Al pasmado conde Otto le han levantado a la chica porque se pasó los años calculando de qué casta provenía. “¿No lo sabe? Es una mujer hecha a sí misma”. En el siglo XIX empezó a haber raros ejemplares de mujeres con charme y con discurso, pero sin pedigrí. Los hombres, a menudo, reaccionaron con esa mezcla de estupor y excitación que paraliza las intenciones. Para cuando Otto quiso dar el paso ella se había ido con otro, un comerciante de éxito,  a disfrutar las mieles de una embajada europea.

Tras rematar anoche el cuentecito de Henry James -al que puse los cuernos varios días con otro- me he dado cuenta de que las mujeres hechas a sí mismas como Pandora Day suelen ser un incordio. Hay muchos condes Otto que prefieren a la discreta señorita en esos círculos de señores con puro que se forman por doquier cuando se invoca al dinero y/o la influencia. Son esos condes que pasean por la cubierta del barco deseosos de ponerte el chal en su sitio, pero no de compartir una partida de petanca o una encendida conversación, eso tan peligroso, salvo que ellos digan la última palabra.

Conste que no me considero un ejemplar puro de Pandora Day ni actúo movida por el resentimiento. Ayer comí con un ex jefe al que aprecio mucho porque era inteligente y porque me dio voz hace más de veinte años en un coro de barítonos y tenores huecos donde las pocas mujeres que había sobrevivían a base de masculinizar sus gestos, en el sentido peyorativo e injusto del término (eran secas, agresivas, poco solidarias y solían invocar al porcojonismo cuando tocaba).

Lo curioso del caso es que mi exjefe siempre pensó que no era santo de mi devoción (ayer me lo confesaba a la mesa) y yo siempre pensé que no lo era de la suya. “Te respetaba mucho y te admiraba, le dije, pero me parecías tan serio y distante…”. Al parecer yo, el último mono de la redacción, también le parecía muy seria a mis veintipocos y hasta una vez me permití decirle que era un pasivo-agresivo.

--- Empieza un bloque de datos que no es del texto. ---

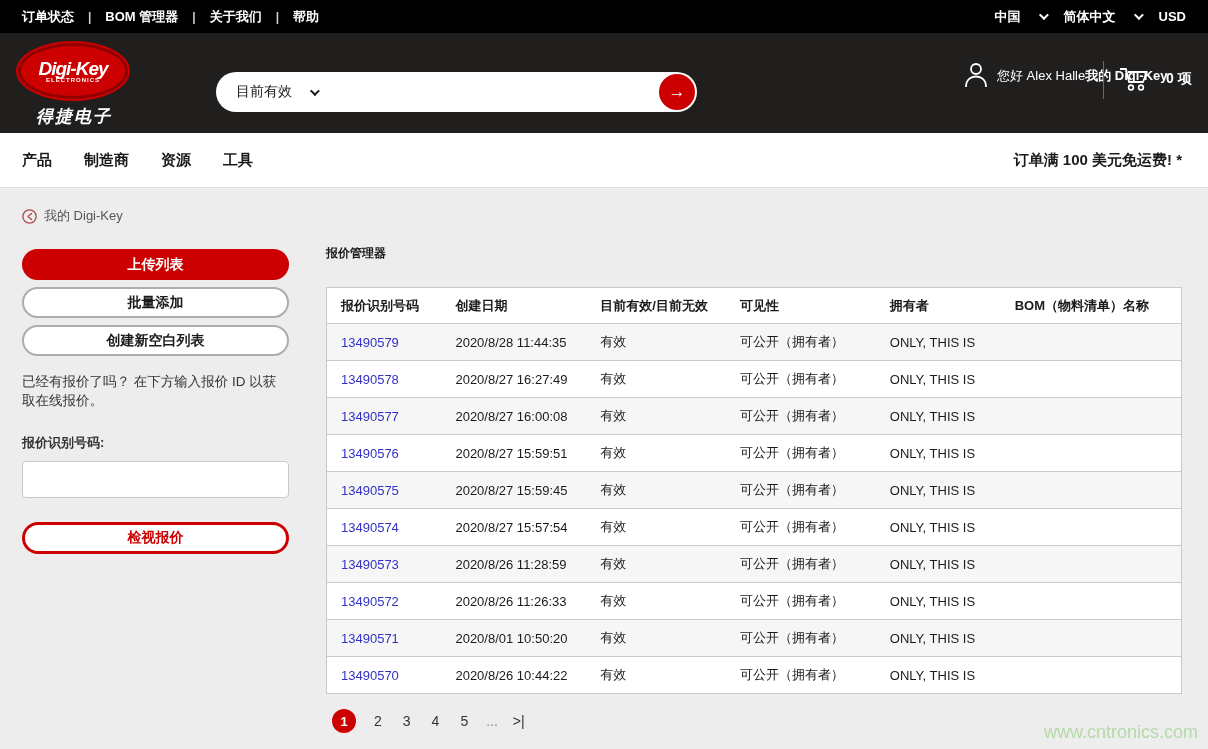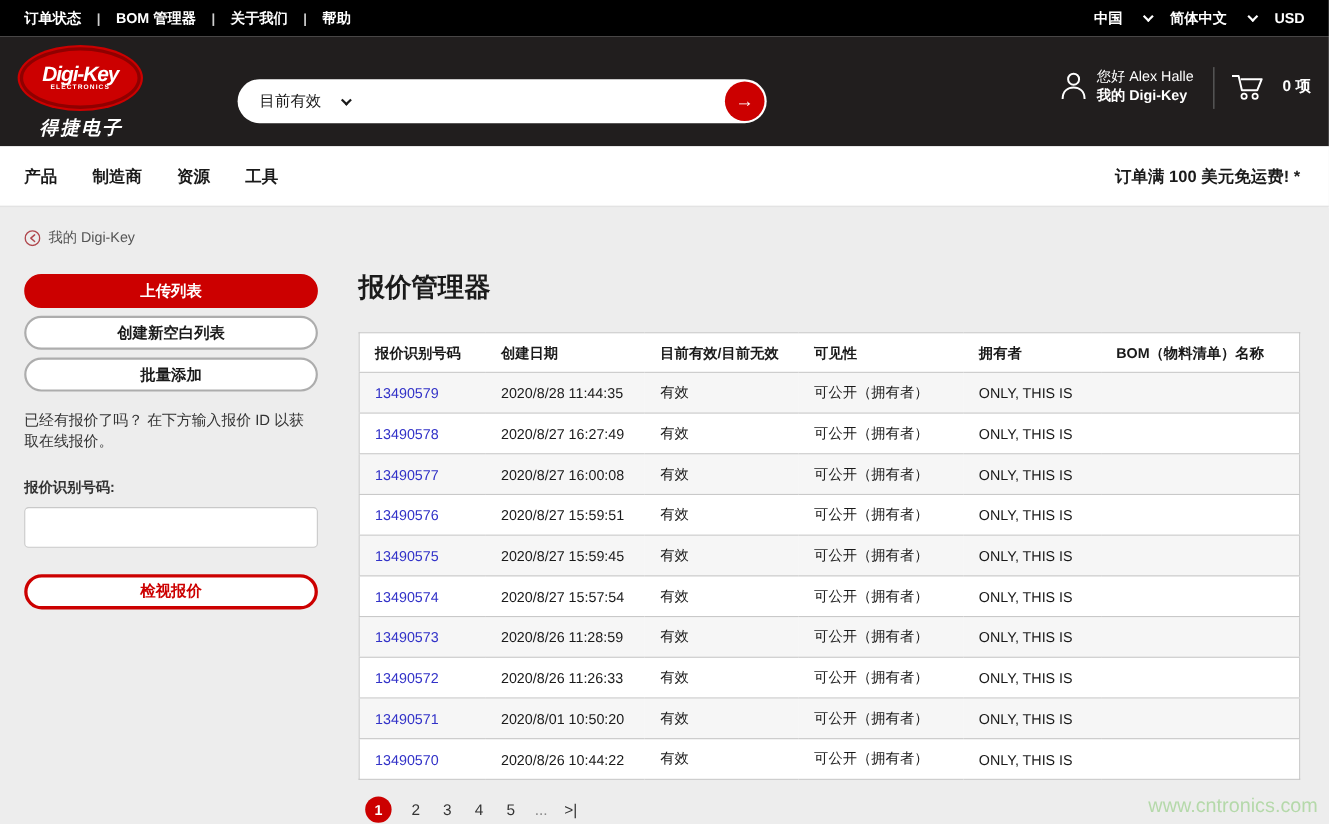--- a/index.html
+++ b/index.html
@@ -29,21 +29,21 @@
              margin-top:6px; letter-spacing:2px; }
   .searchbar { position:absolute; left:216px; top:39px; width:481px; height:40px; background:#fff;
                border-radius:20px; display:flex; align-items:center; }
   .search-cat { display:flex; align-items:center; padding-left:20px; width:145px; cursor:pointer; }
   .search-cat span.lbl { font-size:14px; color:#1a1a1a; margin-right:14px; }
   .search-input { flex:1; border:none; outline:none; height:30px; font-size:14px; background:transparent; }
   .search-btn { width:36px; height:36px; border-radius:50%; background:#c00; border:none; color:#fff;
                 font-size:17px; font-weight:bold; margin-right:2px; cursor:pointer; flex:0 0 auto;
                 display:flex; align-items:center; justify-content:center; }
   .account { position:absolute; left:963px; top:28px; display:flex; align-items:center; gap:8px; cursor:pointer; }
-  .acct-lines { display:flex; flex-direction:column; }
+  .acct-lines { display:flex; flex-direction:row; }
   .acct-l1 { color:#fff; font-size:13px; line-height:17px; }
   .acct-l2 { color:#fff; font-size:13px; font-weight:bold; line-height:17px; }
   .hdr-divider { position:absolute; left:1103px; top:28px; width:1px; height:38px; background:#6a6a6a; }
   .cart { position:absolute; left:1118px; top:32px; display:flex; align-items:center; gap:16px; cursor:pointer; }
   .cart-count { color:#fff; font-size:14px; font-weight:bold; }
 
   
   .navbar { position:absolute; top:133px; left:0; width:100%; height:55px; background:#fff;
             border-bottom:1px solid #ddd; display:flex; align-items:center;
             justify-content:space-between; padding:0 26px 0 22px; }
@@ -61,21 +61,21 @@
               display:flex; align-items:center; justify-content:center; cursor:pointer; margin-bottom:7px; }
   .pill-red { background:#c00; border:2px solid #c00; color:#fff; }
   .pill-white { background:#fff; border:2px solid #adadad; color:#1a1a1a; }
   .pill-outline-red { background:#fff; border:3px solid #c00; color:#c00; margin-top:24px; height:32px; }
   .side-hint { margin-top:16px; font-size:13.5px; color:#333; line-height:19px; }
   .side-label { margin-top:24px; font-size:13px; font-weight:bold; color:#333; }
   .quote-input { margin-top:9px; width:267px; height:37px; border:1px solid #c9c9c9; border-radius:4px;
                  background:#fff; padding:0 10px; font-size:14px; outline:none; }
 
   .main { position:absolute; left:326px; top:56px; width:856px; }
-  .page-title { font-size:24px; font-weight:bold; color:#1a1a1a; }
+  .page-title { font-size:12px; font-weight:bold; color:#1a1a1a; }
   table.quotes { width:856px; margin-top:25px; border-collapse:collapse; background:#fff;
                  border:1px solid #c9c9c9; border-radius:2px; }
   table.quotes th { text-align:left; font-size:13px; font-weight:bold; color:#1a1a1a;
                     height:36px; padding:0 6px 0 14px; border-bottom:1px solid #c9c9c9; background:#fff; }
   table.quotes td { font-size:13px; color:#1a1a1a; height:37px; padding:0 6px 0 14px;
                     border-bottom:1px solid #c9c9c9; }
   table.quotes tbody tr:nth-child(odd) { background:#f6f6f6; }
   table.quotes tbody tr:last-child td { border-bottom:none; }
   a.quote-link { color:#3232c8; text-decoration:none; cursor:pointer; }
   .col-id{width:115px;} .col-date{width:145px;} .col-status{width:140px;}
@@ -173,22 +173,22 @@
     <div class="breadcrumb">
       <svg width="15" height="15" viewBox="0 0 15 15">
         <circle cx="7.5" cy="7.5" r="6.6" fill="none" stroke="#b0484e" stroke-width="1.3"></circle>
         <path d="M9.5 4.5 L6 7.5 L9.5 10.5" fill="none" stroke="#b0484e" stroke-width="1.3" stroke-linecap="round" stroke-linejoin="round"></path>
       </svg>
       <span class="bc-label">我的 Digi-Key</span>
     </div>
 
     <div class="sidebar">
       <div class="pill-btn pill-red">上传列表</div>
+      <div class="pill-btn pill-white">批量添加</div>
       <div class="pill-btn pill-white">创建新空白列表</div>
-      <div class="pill-btn pill-white">批量添加</div>
       <div class="side-hint">已经有报价了吗？ 在下方输入报价 ID 以获取在线报价。</div>
       <div class="side-label">报价识别号码:</div>
       <input class="quote-input" type="text" value="" style="">
       <div class="pill-btn pill-outline-red">检视报价</div>
     </div>
 
     <div class="main">
       <div class="page-title">报价管理器</div>
 
       <table class="quotes">

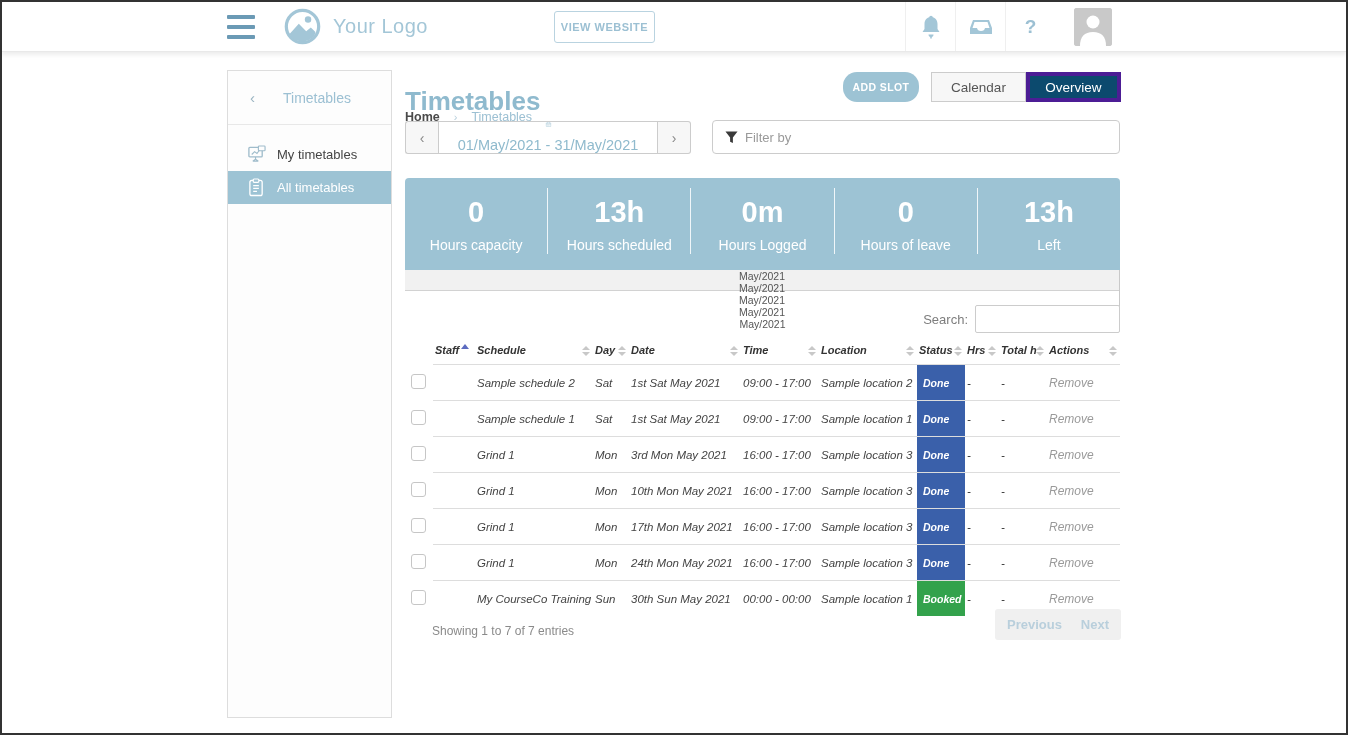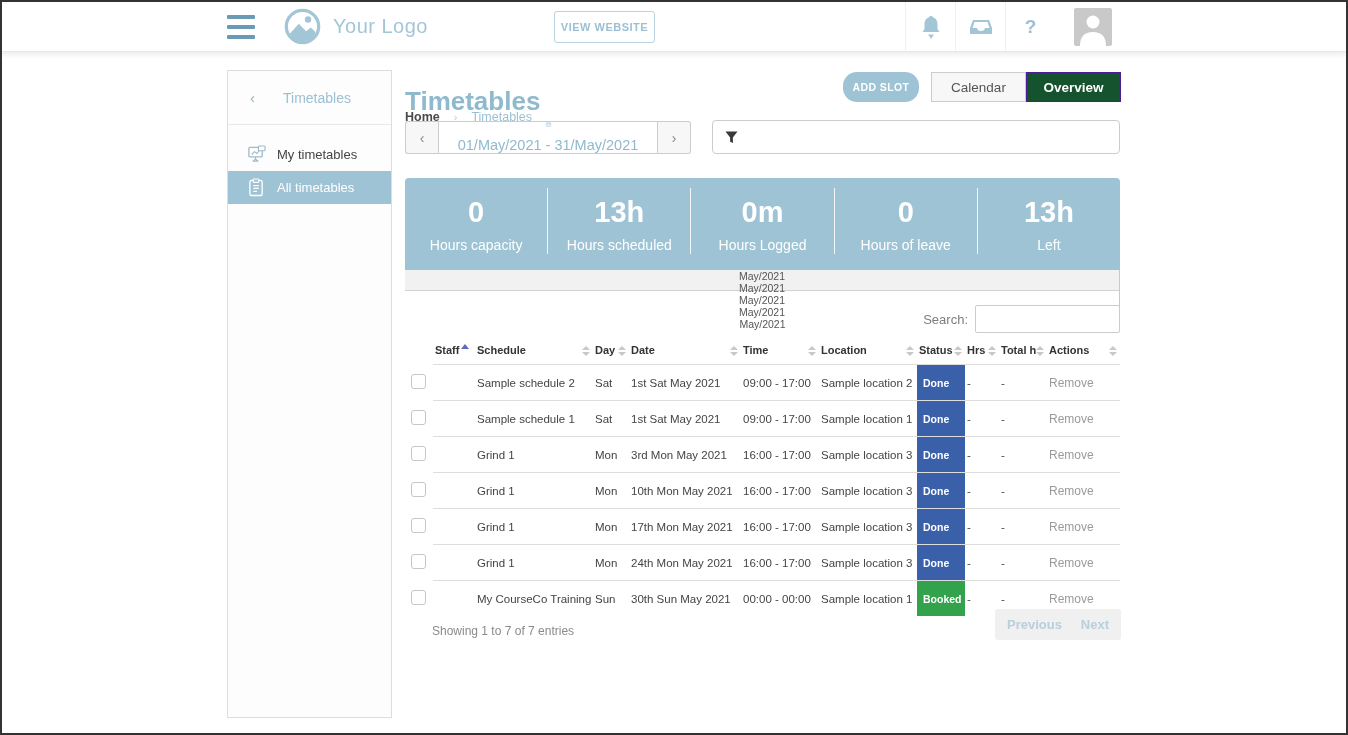--- a/index.html
+++ b/index.html
@@ -41,21 +41,21 @@
   .crumb-home { color:#4a4a4a; font-weight:bold; cursor:pointer; }
   .crumb-sep { color:#b7cfdc; font-size:11px; }
   .crumb-cur { color:#9cc0d3; }
   .page-title { position:absolute; left:0; top:84px; font-size:26px; font-weight:bold; color:#8fbace; }
 
   .add-slot { position:absolute; left:438px; top:70px; width:76px; height:30px; background:#9dc3d4; border:none;
               border-radius:14px; color:#fff; font-size:10.5px; font-weight:bold; letter-spacing:.4px; cursor:pointer; }
   .segmented { position:absolute; left:526px; top:70px; display:flex;justify-content:center; }
   .seg-btn { width:95px; height:30px; display:flex; align-items:center; justify-content:center; font-size:13.5px; cursor:pointer; }
   .seg-btn.inactive { background:#f7f7f7; border:1px solid #ccc; color:#555; }
-  .seg-btn.active { background:#14532d; border:1px solid #4c1d95; color:#fff;font-weight:bold; }
+  .seg-btn.active { background:#0c4a6e; border:4px solid #4c1d95; color:#fff; }
 
   .date-nav { position:absolute; left:0; top:119px; display:flex; height:33px; }
   .date-arrow { width:33px; background:#f7f7f7; border:1px solid #ccc; color:#888; font-size:14px;
                 display:flex; align-items:center; justify-content:center; cursor:pointer; }
   .date-arrow.left { border-radius:3px 0 0 3px; border-right:none; }
   .date-arrow.right { border-radius:0 3px 3px 0; border-left:none; }
   .date-box { width:220px; background:#fff; border:1px solid #ccc; display:flex; align-items:center;
               justify-content:center; gap:10px; color:#8fbacd; font-size:14.5px; cursor:pointer;flex-direction:column; }
 
   .filter-box { position:absolute; left:307px; top:118px; width:408px; height:34px; background:#fff;
@@ -74,21 +74,21 @@
                   border-bottom:1px solid #d2d2d2; display:flex;flex-direction:column; }
   .period-col { flex:1; display:flex; align-items:center; justify-content:center; font-size:10.5px; color:#555; }
   .period-col:not(:last-child) { border-right:1px solid #c9c9c9; }
 
   .search-row { position:absolute; right:0; top:303px; display:flex; align-items:center; gap:7px; }
   .search-row label { font-size:13px; color:#7d7d7d; }
   .search-row input { width:145px; height:28px; border:1px solid #ccc; border-radius:2px; padding:0 6px;
                       font-size:13px; font-family:"Liberation Sans",sans-serif; }
 
   
-  .grid { position:absolute; left:0; top:336px; width:715px; border-collapse:collapse; table-layout:fixed; }
+  .grid { position:absolute; left:0; top:336px; width:715px; border-collapse:collapse; table-layout:fixed;font-style:italic; }
   .grid th { font-size:11px; font-weight:bold; color:#333; text-align:left; padding:6px 2px 8px 2px;
              position:relative; cursor:pointer; white-space:nowrap; }
   .grid td { font-size:11.5px; color:#444; padding:2px; height:35px; white-space:nowrap; overflow:hidden; }
   .grid tbody td { border-top:1px solid #ddd; }
   .grid tbody td.cb-cell { border-top:none; }
   .grid td.status-cell { padding:0; }
   .status-fill { width:100%; height:35px; display:flex; align-items:center; padding-left:6px;
                  color:#fff; font-size:10.5px; font-weight:bold; }
   .status-done { background:#3a60aa; }
   .status-booked { background:#33a24c; }
@@ -210,20 +210,21 @@
         </svg>
         <span>01/May/2021 - 31/May/2021</span>
       </div>
       <div class="date-arrow right">›</div>
     </div>
 
     <div class="filter-box">
       <svg width="13" height="13" viewBox="0 0 14 14">
         <path d="M0.5 0.5 L13.5 0.5 L8.5 7 L8.5 13 L5.5 11.5 L5.5 7 Z" fill="#3a3a3a"></path>
       </svg>
+      <input type="text" placeholder="Filter by" style="">
     </div>
 
     <div class="stats">
       <div class="stat-col">
         <div class="stat-value">0</div>
         <div class="stat-label">Hours capacity</div>
       </div>
       <div class="stat-div"></div>
       <div class="stat-col">
         <div class="stat-value">13h</div>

Pero él me dio pista para que despegara y me protegió de algún imbécil que me incordiaba con la coartada de la proximidad de nuestras mesas (es tertuliano, y sigue siento tonto e inconsistente como entonces). Y un día, creo que ya lo he contado, se le saltaron las lágrimas cuando leyó un reportaje que escribí sobre la unidad de paliativos del Gregorio Marañón. Así que entre mi jefe y yo se estableció una corriente de simpatía y reconocimiento mutuo que hemos mantenido y que nos sienta cada dos o tres años a una mesa para ponernos al día de nuestras respectivas vidas.
A él lo veo como tertuliano de la tele y nunca dice tonterías. Él a mí me respeta profesionalmente y me deja caer con cierta timidez lo bien que me conservo, algo que las Pandoras agradecemos especialmente cuando te lo dicen ex jefes sin afán de ligar con los que has mantenido minutos antes una animada conversación sobre política, medios de comunicación, tarjetas de crédito opacas y eso tan apreciado y escaso que se llama libertad de expresión.

Observo desde la cubierta de este barco imaginario que hay mujeres que eligen hacerse las bobas para que los condes Ottos se sientan importantes, y condes que huyen cuando se topan con Pandoras hechas a sí mismas; defensoras de algunas opiniones claras, poco sexys por poco manejables. Son hombres que se sienten cómodos con niñas monas a la grupa, pero se sobresaltan cuando ellas les cuestionan, manifiestan sus deseos adultos o piden ayuda sin hacerse las débiles. Y algunas eligen disfrazarse de ellos, practicar el desdén y la arrogancia caricaturesca. O  se entregan a ese juego envenenado de admirarlos de mentira con una caída de ojos muy ensayada que tiene algo de seducción y algo de juego sucio.

Y Henry James, desde su tumba, debe estar pensando lo poco que hemos cambiado, después de tanto, después de todo.